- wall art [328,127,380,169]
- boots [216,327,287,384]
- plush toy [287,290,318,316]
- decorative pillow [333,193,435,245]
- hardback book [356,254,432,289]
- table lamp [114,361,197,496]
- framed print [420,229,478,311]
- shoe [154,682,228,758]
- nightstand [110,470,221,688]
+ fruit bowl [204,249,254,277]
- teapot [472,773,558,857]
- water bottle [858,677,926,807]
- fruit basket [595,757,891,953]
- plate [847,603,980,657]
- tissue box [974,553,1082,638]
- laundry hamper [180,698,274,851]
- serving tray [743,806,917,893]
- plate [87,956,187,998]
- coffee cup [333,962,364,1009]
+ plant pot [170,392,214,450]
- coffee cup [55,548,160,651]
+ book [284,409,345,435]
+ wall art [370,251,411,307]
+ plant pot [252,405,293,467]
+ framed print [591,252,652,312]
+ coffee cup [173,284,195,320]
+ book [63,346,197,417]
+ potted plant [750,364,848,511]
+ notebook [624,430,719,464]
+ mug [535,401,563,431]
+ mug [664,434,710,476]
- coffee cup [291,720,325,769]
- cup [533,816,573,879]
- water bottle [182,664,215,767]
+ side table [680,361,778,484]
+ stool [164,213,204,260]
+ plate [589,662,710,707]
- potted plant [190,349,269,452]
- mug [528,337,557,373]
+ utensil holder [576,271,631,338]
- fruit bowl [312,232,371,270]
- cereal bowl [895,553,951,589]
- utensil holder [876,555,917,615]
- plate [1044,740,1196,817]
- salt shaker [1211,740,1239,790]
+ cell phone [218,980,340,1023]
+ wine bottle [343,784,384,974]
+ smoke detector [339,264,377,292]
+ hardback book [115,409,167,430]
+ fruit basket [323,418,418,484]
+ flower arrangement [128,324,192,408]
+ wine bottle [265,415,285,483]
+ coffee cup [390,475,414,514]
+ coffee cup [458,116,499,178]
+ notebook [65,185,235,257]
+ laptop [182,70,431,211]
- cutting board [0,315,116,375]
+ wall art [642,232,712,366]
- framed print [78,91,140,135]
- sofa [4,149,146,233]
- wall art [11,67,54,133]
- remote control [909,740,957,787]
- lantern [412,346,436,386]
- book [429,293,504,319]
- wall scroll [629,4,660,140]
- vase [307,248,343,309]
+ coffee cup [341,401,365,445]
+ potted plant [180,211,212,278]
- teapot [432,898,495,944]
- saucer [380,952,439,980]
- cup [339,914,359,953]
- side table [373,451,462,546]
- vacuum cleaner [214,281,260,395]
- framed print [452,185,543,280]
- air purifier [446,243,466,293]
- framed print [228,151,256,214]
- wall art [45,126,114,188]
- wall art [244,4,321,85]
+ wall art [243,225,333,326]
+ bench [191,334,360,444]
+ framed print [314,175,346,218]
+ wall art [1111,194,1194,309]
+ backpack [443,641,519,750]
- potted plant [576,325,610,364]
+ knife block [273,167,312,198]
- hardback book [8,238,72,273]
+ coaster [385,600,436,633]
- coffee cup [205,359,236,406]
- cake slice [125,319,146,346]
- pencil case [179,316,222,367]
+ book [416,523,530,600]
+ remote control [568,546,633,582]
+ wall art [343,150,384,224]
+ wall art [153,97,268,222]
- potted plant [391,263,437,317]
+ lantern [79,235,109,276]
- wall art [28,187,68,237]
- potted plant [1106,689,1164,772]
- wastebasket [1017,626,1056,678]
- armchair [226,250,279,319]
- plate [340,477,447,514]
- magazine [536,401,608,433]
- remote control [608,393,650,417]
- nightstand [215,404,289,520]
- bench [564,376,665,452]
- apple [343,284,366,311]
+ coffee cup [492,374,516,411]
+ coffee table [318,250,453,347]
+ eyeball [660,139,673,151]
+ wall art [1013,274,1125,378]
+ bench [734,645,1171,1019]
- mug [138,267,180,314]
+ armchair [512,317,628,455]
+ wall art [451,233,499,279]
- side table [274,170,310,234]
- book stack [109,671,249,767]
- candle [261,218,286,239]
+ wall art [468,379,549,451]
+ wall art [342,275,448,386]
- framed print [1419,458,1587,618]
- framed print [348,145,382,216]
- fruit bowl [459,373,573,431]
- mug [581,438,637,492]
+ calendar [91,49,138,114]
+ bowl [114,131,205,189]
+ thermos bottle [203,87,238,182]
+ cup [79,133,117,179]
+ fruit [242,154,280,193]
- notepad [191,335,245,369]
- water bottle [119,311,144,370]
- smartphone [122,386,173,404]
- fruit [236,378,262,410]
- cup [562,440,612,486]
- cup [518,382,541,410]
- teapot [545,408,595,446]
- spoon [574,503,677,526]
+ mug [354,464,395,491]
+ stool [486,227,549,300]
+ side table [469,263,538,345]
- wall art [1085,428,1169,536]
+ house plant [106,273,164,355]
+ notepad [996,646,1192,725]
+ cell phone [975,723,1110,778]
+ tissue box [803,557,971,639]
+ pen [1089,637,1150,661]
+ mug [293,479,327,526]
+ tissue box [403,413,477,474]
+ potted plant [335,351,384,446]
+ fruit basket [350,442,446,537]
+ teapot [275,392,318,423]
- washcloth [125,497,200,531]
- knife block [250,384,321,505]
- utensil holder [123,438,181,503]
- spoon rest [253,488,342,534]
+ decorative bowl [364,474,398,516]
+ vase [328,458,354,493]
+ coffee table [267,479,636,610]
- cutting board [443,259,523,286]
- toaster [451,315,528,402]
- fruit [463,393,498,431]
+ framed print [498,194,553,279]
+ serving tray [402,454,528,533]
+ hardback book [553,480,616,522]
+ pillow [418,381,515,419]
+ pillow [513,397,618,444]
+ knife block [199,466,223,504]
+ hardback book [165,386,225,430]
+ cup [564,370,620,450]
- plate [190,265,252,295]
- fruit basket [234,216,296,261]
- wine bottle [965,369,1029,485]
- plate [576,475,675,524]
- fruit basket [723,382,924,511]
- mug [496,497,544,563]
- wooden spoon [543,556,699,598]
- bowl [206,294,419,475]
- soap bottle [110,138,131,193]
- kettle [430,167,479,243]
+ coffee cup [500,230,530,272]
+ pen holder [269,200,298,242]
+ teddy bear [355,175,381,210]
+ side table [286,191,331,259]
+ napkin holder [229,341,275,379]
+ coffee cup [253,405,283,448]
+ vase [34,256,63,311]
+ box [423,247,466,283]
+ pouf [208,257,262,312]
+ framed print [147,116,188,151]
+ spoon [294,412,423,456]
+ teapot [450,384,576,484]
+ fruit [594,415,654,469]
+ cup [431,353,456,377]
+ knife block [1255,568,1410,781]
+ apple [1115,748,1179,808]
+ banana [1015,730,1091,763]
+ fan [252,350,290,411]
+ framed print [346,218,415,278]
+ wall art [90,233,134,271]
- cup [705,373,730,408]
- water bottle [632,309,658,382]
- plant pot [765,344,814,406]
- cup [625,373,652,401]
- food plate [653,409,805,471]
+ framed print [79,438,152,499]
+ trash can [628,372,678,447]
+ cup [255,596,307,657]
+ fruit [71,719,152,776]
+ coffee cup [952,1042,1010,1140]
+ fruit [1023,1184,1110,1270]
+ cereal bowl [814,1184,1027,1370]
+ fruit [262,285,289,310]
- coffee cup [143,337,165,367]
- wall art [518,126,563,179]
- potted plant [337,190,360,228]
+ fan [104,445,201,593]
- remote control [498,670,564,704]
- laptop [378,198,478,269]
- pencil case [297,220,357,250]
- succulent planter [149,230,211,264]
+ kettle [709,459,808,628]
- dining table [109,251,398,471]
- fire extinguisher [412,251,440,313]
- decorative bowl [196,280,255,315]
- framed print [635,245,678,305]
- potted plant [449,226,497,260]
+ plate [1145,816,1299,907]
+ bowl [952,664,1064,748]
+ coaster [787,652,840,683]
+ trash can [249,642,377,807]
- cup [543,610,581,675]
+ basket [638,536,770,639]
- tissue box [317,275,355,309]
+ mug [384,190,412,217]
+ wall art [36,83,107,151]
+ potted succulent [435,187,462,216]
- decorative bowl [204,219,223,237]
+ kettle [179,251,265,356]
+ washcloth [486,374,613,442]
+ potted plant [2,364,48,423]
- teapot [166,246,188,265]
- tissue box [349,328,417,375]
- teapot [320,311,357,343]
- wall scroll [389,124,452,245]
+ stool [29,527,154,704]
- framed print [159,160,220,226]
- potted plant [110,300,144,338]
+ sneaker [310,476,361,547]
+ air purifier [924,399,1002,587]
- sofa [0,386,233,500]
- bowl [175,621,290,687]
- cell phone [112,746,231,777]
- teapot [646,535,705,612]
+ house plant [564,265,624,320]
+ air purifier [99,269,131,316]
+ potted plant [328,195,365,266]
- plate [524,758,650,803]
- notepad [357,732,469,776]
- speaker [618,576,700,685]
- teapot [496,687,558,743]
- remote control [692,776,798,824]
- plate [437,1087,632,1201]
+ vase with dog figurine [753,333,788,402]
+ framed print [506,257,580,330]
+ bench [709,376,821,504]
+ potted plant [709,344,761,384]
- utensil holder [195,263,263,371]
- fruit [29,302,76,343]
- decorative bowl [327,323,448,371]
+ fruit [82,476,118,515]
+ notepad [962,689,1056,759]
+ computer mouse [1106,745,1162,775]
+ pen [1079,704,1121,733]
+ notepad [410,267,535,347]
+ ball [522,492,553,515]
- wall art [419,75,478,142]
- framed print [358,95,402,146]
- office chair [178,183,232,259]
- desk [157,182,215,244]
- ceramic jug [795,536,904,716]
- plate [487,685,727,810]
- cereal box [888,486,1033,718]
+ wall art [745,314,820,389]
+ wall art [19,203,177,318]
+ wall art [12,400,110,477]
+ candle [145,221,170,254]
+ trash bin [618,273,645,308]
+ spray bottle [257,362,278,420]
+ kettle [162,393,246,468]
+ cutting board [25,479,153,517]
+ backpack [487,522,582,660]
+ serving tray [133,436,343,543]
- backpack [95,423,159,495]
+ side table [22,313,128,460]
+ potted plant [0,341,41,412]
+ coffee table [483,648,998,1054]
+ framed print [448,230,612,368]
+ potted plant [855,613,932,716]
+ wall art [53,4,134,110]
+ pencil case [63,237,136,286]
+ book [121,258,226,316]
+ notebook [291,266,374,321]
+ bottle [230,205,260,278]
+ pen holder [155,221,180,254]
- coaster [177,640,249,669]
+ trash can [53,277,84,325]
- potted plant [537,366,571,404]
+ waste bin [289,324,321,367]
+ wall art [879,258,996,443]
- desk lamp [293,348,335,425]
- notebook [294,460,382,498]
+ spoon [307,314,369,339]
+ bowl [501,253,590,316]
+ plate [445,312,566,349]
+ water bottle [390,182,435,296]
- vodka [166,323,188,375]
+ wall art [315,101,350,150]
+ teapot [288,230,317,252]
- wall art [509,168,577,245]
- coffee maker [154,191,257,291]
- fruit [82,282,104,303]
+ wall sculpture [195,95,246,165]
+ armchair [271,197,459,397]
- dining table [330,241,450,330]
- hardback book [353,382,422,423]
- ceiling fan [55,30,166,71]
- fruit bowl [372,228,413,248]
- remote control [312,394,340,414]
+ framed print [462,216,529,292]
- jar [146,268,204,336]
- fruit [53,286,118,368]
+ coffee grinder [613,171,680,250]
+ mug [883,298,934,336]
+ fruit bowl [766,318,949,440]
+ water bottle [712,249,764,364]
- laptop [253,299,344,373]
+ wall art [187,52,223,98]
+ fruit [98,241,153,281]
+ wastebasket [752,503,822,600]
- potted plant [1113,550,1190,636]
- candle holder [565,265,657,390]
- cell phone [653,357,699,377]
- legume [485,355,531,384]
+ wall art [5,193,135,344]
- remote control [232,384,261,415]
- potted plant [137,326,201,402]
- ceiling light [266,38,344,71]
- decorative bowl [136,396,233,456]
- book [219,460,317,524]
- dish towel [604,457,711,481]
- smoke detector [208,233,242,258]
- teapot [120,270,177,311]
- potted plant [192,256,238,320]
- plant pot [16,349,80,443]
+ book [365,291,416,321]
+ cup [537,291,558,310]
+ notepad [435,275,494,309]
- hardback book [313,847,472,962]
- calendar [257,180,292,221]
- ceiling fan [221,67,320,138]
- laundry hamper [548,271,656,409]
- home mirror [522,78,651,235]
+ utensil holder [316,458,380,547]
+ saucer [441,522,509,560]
★ ★ ★ ★ ★
Copy word for word the stretch of entries above from the line that has "- water bottle [858,677,926,807]" through the line that has "framed print [591,252,652,312]", both ends included, and nothing outside it.

> [Exercise response]
- water bottle [858,677,926,807]
- fruit basket [595,757,891,953]
- plate [847,603,980,657]
- tissue box [974,553,1082,638]
- laundry hamper [180,698,274,851]
- serving tray [743,806,917,893]
- plate [87,956,187,998]
- coffee cup [333,962,364,1009]
+ plant pot [170,392,214,450]
- coffee cup [55,548,160,651]
+ book [284,409,345,435]
+ wall art [370,251,411,307]
+ plant pot [252,405,293,467]
+ framed print [591,252,652,312]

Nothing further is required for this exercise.